A cada um dos seus livros corresponde um desses cadernos, onde vai anotando ideias, expressões, palavras, muito antes de se fechar a escrever os romances. Para isso, mune-se de um computador que não o irrite, o mesmo é dizer que não esteja sempre a assinalar erro nas minúsculas e a emendá-lo. A primeira precaução que toma é justamente formatar o computador: “O meu word não me sugere nada, não se pronuncia quando escrevo os nomes das pessoas, das cidades, dos meses em minúsculas. Preciso que me deixe em paz e cada vez mais de estar isolado para escrever”. Abastece-se no supermercado de um sortido de conservas de atum e de sardinha, de sopas de pacote e outros enlatados e tranca-se em casa, durante umas semanas. Felizmente, que é aquilo a que se chama de boa boca e melhor estômago e não enjoa tal ração de combate. Concentra-se assim na escrita, espalhando papéis à volta do computador e abre os seus “caderninhos” de escritor.

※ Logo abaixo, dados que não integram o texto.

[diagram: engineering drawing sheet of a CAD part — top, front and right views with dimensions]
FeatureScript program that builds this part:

No caso de a máquina de fazer espanhóis, que agora publica, o caderno era daqueles da Vida Portuguesa, com uma série de objectos, um cavalo e uma pomba na capa. Foi-lhe oferecido por uma amiga e começou a passar para as suas páginas a “energia narrativa” deste novo romance, quando ainda estava a escrever o anterior, o apocalipse dos trabalhadores. A primeira expressão que nele escreveu foi o fascismo dos bons homens, que pensou para título, mas acabou por ser o nome de um capítulo. O título definitivo, a máquina de fazer espanhóis, impôs-se ao correr da narrativa. Foi buscá-lo, de resto, a um dos poemas do seu livro pornografia erudita, de 2007. “Achei que esse meu poema estava a intrometer-se no romance”, adianta. Não foi a primeira vez que aconteceu essa contaminação: “A minha poesia é cada vez mais narrativa e a prosa tem momentos profundamente líricos”. Há muito que queria escrever a história de um homem de 84 anos, a partir do momento em que a sua mulher morria. “Queria abordar essa temática da terceira idade e levar adiante a preocupação que já vinha dos outros livros que tem que ver com o valor da vida e a inevitabilidade da morte”, afirma.

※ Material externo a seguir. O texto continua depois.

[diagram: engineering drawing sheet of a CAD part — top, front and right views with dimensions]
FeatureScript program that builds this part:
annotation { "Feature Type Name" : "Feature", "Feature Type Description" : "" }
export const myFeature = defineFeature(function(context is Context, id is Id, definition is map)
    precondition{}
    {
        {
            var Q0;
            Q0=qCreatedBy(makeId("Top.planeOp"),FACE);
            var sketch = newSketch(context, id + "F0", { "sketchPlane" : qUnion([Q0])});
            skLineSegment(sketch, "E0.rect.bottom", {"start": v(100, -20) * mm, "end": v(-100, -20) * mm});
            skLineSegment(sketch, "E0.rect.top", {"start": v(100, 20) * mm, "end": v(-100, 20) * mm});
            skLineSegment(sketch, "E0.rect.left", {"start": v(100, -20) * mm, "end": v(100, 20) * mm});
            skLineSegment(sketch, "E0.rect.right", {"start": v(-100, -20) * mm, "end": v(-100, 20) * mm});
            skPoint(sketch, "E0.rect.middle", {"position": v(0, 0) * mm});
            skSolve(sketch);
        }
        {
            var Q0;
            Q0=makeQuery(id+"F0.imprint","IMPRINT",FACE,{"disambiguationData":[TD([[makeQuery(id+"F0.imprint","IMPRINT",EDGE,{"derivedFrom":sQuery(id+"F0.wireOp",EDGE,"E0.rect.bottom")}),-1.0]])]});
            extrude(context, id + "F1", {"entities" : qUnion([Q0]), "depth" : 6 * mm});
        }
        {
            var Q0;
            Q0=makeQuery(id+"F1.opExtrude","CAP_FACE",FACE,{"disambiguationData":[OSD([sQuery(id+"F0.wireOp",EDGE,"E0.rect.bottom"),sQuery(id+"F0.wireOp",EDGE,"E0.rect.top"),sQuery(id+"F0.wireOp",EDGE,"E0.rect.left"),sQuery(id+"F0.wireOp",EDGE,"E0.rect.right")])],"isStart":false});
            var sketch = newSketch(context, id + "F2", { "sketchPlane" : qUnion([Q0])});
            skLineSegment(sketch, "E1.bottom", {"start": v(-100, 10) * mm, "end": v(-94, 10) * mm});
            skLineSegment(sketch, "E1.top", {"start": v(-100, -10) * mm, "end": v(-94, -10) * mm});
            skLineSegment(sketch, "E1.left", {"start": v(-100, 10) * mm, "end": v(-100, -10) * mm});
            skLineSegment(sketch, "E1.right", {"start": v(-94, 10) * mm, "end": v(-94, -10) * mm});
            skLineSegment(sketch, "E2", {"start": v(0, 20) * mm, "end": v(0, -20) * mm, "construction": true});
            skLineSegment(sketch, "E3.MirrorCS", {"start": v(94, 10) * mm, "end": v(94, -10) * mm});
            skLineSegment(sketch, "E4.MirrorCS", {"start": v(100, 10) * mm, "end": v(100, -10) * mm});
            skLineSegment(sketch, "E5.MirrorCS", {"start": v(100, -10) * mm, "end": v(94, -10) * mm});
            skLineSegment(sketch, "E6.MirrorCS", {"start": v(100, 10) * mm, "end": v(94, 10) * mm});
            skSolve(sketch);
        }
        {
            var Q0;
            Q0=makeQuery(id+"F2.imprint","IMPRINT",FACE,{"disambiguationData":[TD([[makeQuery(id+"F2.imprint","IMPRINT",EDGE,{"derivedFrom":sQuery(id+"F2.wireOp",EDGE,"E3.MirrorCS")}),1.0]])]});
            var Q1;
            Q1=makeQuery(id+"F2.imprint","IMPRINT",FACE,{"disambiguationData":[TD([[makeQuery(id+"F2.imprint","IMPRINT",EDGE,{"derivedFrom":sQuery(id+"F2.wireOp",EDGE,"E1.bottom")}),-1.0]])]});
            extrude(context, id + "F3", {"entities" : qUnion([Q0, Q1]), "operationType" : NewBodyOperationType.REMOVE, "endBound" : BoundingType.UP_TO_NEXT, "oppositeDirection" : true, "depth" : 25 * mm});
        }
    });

Ainda estava a escrever a máquina de fazer espanhóis quando, num aeroporto, comprou um outro caderno de capas vermelhas, onde já começou a tomar notas para o próximo romance. Desta feita, será mais “excêntrico”. Já preencheu umas 40 páginas desse caderno, onde também vai rabiscando uns “bonecos”. Mas é outro o papel dos desenhos na sua criação. Servem-lhe para “meditar”. valter hugo mãe desenha como quem pensa e o que risca ajuda-o a “decidir e a não complicar”.
Esses “desenhos de pensar” são momentos entre os textos e as outras coisas da vida, outras vezes como quem não pensa em nada acabam por ser “ofício de desaparecer”. São desenhos “muito depurados”, em que se evidencia a “beleza limpa das coisas”.
É também limpa, mesmo imaculada, a relação do escritor com o papel. Não admite nem a uma dedada na brancura da folha: “Não consigo desenhar num papel com manchas, marcas ou dobras nas pontas. E tendencialmente procuro um desenho sem um traço de hesitação”. “É uma utopia, até porque não sou um artista plástico”. Não, mas também: valter hugo mãe é poeta, ficcionista, autor de livros infantis, de peças de teatro e de guiões de cinema, desenhador, letrista e também cantor. E não canta apenas no banho, canta sobre todos os discos, acompanha todas as vozes, mesmo que não saiba a letra de cor, mesmo que desconheça a língua. Às vezes canta mesmo as suas canções, as que escreve e canta para o seu Governo (nome da banda com quem já gravou um primeiro disco). Tudo em minúsculas, tudo em grande.